The one in the center gleams at me, its symbol an arrow pointing up. I rub my thumb over the surface, and the patina wears away, leaving mirror-shine silver. With no pressure at all, the rune slips from its link, and the arrow winks at me from my palm.
“This is can’t be right,” Julian says.
“What isn’t?” I slide the bracelet back in the envelope, seal it back, and drop it in my bag. The bit of metal goes in my shirt pocket.
My roommate crouches on the floor, and starts dragging milk crates out from under the bed. “S through V, no, G through L, no, her
e we are. A.” He fumbles through notebooks and loose leaf binders, and digs out three.

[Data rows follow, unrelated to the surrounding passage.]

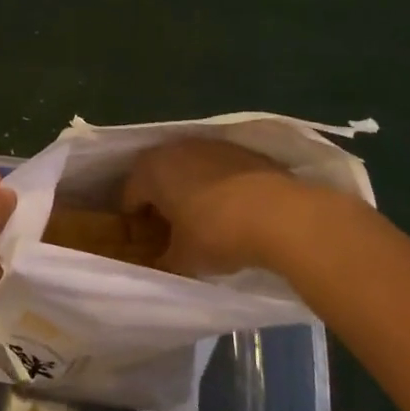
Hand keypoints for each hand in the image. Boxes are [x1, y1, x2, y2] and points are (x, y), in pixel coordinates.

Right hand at [119, 137, 311, 276]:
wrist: (280, 213)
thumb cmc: (217, 233)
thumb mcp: (184, 259)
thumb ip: (164, 262)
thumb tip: (158, 266)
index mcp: (151, 170)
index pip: (129, 196)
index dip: (135, 223)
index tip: (146, 244)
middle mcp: (175, 148)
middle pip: (158, 177)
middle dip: (161, 202)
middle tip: (172, 233)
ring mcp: (211, 145)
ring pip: (189, 169)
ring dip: (191, 190)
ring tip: (204, 222)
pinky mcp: (242, 150)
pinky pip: (219, 169)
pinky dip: (219, 185)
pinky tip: (233, 211)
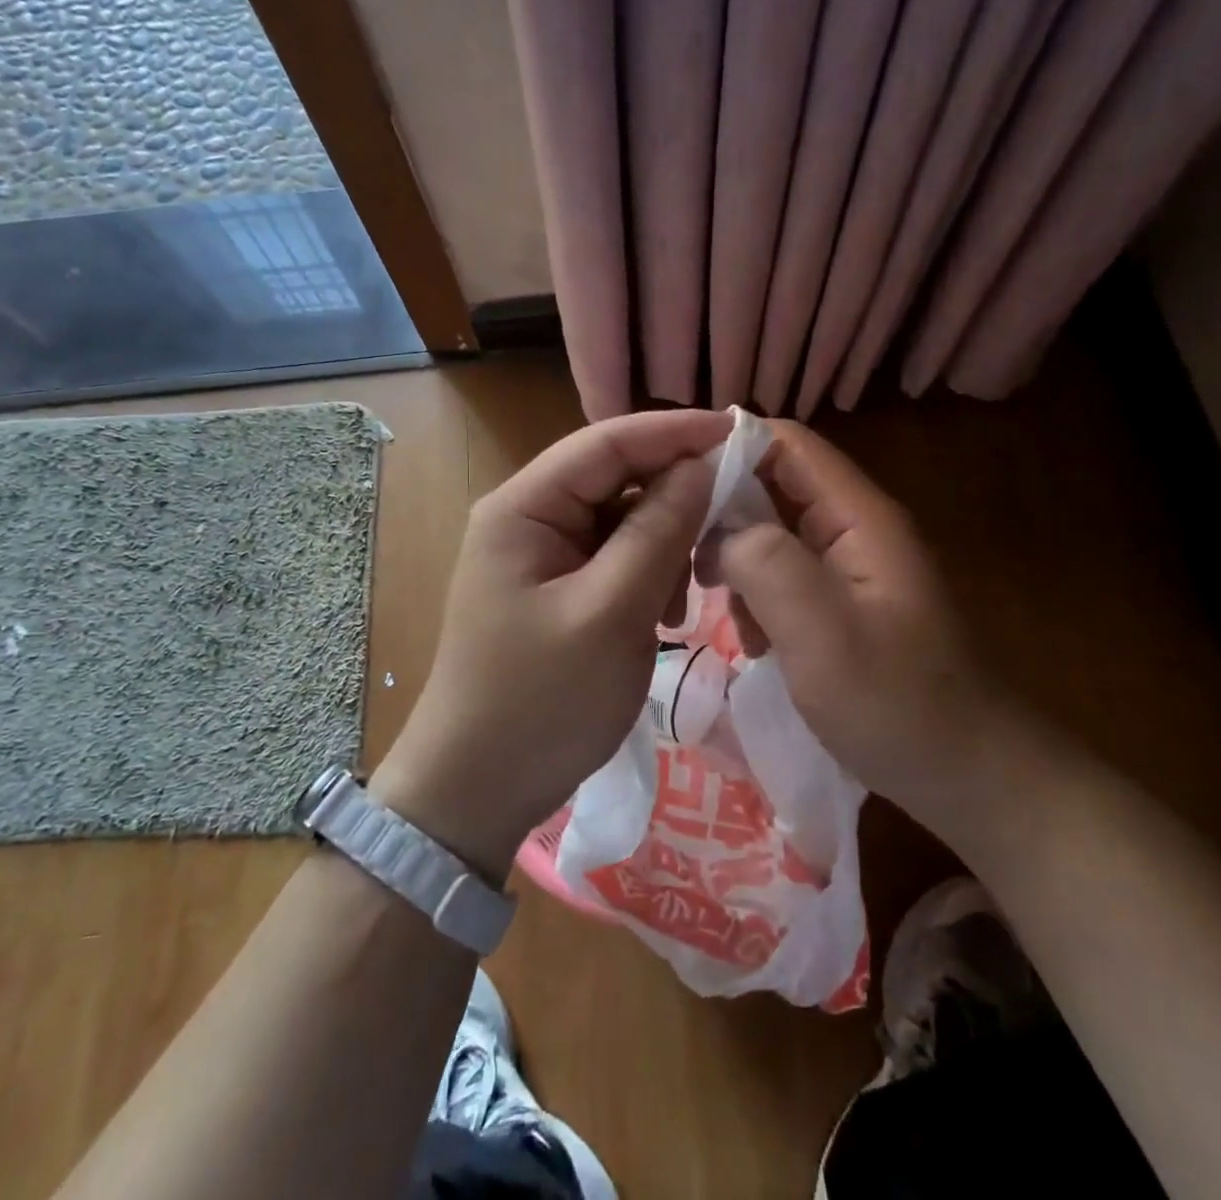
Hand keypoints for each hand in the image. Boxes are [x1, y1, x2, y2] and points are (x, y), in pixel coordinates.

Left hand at [371, 409, 730, 881]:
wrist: (479, 789)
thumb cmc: (541, 700)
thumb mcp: (611, 612)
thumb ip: (658, 531)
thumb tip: (702, 465)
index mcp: (524, 508)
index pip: (606, 442)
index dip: (674, 432)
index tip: (740, 432)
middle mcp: (529, 517)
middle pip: (615, 478)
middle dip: (675, 493)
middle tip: (735, 513)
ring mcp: (542, 555)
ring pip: (622, 520)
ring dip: (665, 543)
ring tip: (691, 592)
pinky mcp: (558, 589)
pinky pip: (615, 559)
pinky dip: (649, 575)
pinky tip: (668, 614)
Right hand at [707, 421, 993, 809]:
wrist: (963, 775)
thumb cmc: (895, 704)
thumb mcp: (823, 634)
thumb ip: (768, 565)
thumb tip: (720, 529)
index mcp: (859, 517)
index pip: (787, 445)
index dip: (729, 448)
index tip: (674, 484)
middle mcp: (853, 528)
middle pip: (773, 487)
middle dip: (724, 518)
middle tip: (686, 562)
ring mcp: (848, 567)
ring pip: (771, 535)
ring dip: (739, 566)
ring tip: (726, 613)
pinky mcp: (839, 604)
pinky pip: (783, 578)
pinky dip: (758, 600)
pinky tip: (756, 643)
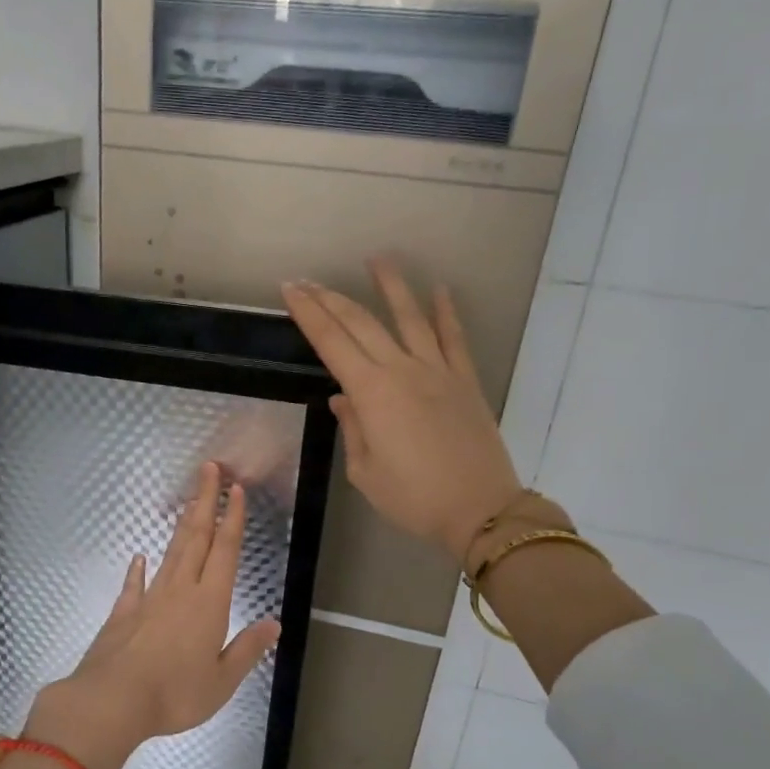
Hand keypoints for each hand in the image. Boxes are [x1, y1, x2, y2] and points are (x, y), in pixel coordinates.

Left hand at [25, 462, 281, 768]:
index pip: (225, 550)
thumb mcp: (223, 680)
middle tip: (209, 470)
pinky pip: (134, 583)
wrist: (112, 700)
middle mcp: (180, 590)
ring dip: (181, 525)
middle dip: (206, 501)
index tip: (235, 489)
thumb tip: (274, 624)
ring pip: (170, 553)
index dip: (232, 518)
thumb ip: (248, 649)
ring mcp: (149, 598)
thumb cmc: (175, 693)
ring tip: (189, 502)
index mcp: (210, 603)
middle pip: (196, 537)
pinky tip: (140, 557)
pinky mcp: (124, 612)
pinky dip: (138, 569)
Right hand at [281, 257, 526, 562]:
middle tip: (310, 280)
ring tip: (377, 258)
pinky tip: (439, 290)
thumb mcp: (365, 472)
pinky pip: (454, 337)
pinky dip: (446, 312)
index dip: (308, 313)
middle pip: (362, 323)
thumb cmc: (413, 498)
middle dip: (332, 298)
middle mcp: (402, 370)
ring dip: (391, 286)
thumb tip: (343, 398)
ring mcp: (438, 371)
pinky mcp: (465, 380)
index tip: (290, 290)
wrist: (479, 509)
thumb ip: (352, 428)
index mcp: (371, 393)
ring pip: (410, 317)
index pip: (331, 341)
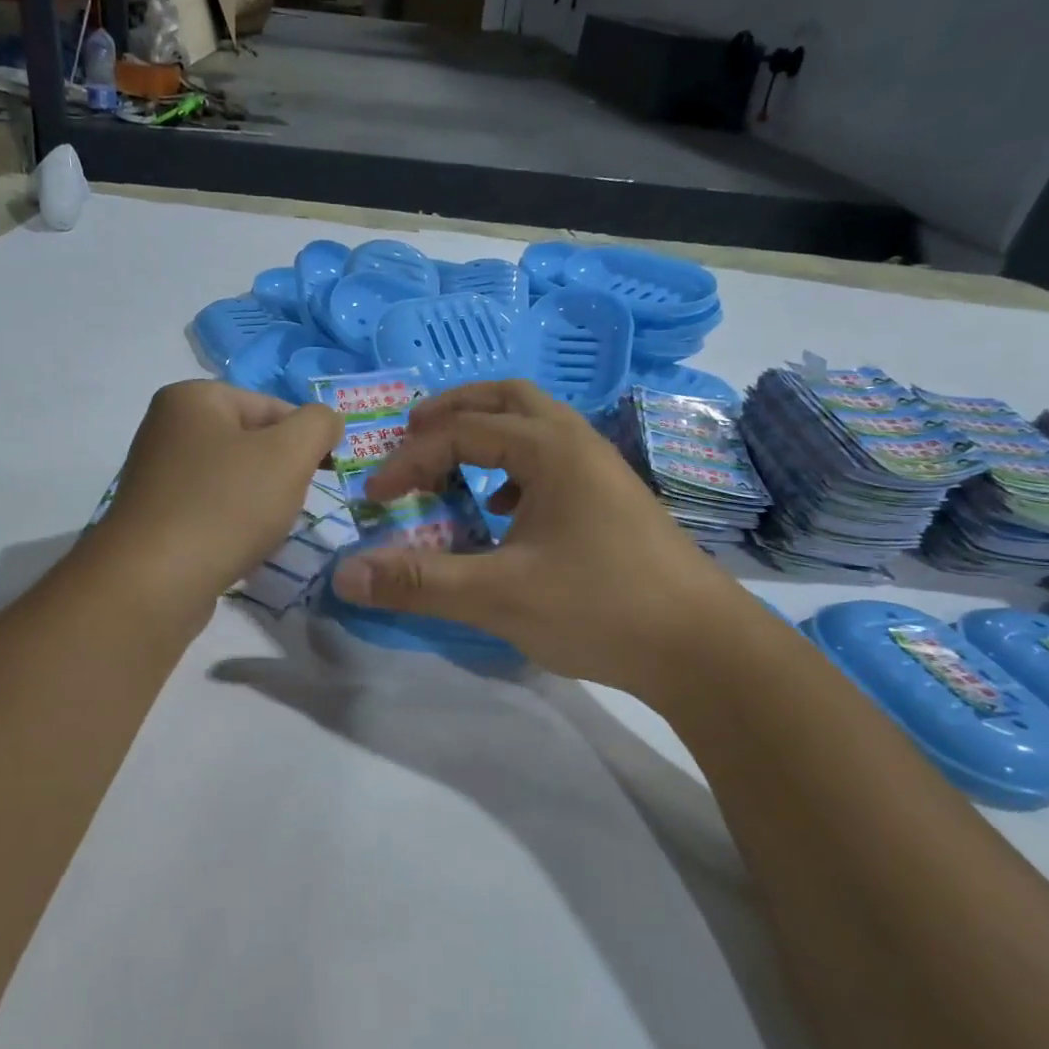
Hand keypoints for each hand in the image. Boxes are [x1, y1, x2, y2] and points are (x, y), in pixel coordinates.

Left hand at [95, 380, 342, 610]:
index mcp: (193, 398)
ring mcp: (158, 474)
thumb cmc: (226, 506)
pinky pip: (212, 509)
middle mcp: (168, 427)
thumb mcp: (289, 454)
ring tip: (264, 531)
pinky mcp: (156, 516)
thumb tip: (327, 420)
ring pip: (235, 479)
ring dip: (260, 503)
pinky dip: (233, 525)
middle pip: (253, 442)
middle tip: (290, 505)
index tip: (323, 475)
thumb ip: (318, 425)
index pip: (273, 406)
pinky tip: (239, 548)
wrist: (155, 583)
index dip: (306, 439)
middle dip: (281, 474)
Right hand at [330, 380, 741, 690]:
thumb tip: (346, 574)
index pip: (460, 433)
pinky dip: (515, 469)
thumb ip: (419, 582)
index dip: (408, 461)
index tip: (376, 500)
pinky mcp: (612, 501)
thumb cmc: (600, 608)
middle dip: (452, 411)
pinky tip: (504, 512)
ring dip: (487, 435)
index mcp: (550, 449)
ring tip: (452, 468)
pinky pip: (553, 462)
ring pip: (535, 427)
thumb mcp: (498, 596)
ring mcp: (601, 471)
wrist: (703, 649)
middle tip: (411, 433)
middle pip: (506, 399)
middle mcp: (577, 444)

“Dude, you really have six crates of books under your bed?” I ask him.
“Eight.” He flips one open and thumbs through the pages.
“You need a girlfriend, man. Seriously.”
Julian looks up, startled, then shrugs, and grins. “Nah, they’d cut into reading time.”
He really needs a girlfriend. I turn my camera over in my hands, looking for damage to the body, but nothing is broken. I remove the lens and then dust it and the zoom with the little brush attached to the rubber squeezy bulb that blows air. I sight through both lenses, a wide pan view of the room, books stacked on every flat surface, and then zoom in on Julian’s ear.
No mysterious sofas.
I change the batteries in the camera, take out the memory card, check the camera settings then put the card back in. The shots are all there. No extras.
I pull out my portfolio. I flip through the prints, checking against what, I don’t know, but needing the reassurance that nothing weird had popped up there, either. I lift my camera again, trying to think back, to figure out how I could have seen what was going on a block and a half away. Faye and Memory were already there, at that point. Cherry had grabbed my hand, pulled me after her, excited but fearless—
My vision shifts. A quick shutter view of blond hair, yellow stubble on a sunburned neck, pale stripe where a lanyard sits. But Jeremy is nowhere near our dorm room. He’s in the gazebo, making out with—
“So how long have you noticed them?” Julian’s voice cuts through the chaos in my head.
“Noticed what?”
Memory’s legs? Her skirt wrenched high, light tanned skin draped all over my bed like she belonged there, when I walked into the room? No, even before that, walking along the sidewalk, not on it, on the way to the cafeteria—
“The crows,” her brother says.
Oh. Right.
“After my father, after he died, I guess.” I stand, restless, looking in the mirror, though I don’t want to, at the features that show very little of my mother’s too-delicate bone structure. Julian is watching me in the reflection. I rub my palm over my scalp. The hair is now long enough to move with the friction.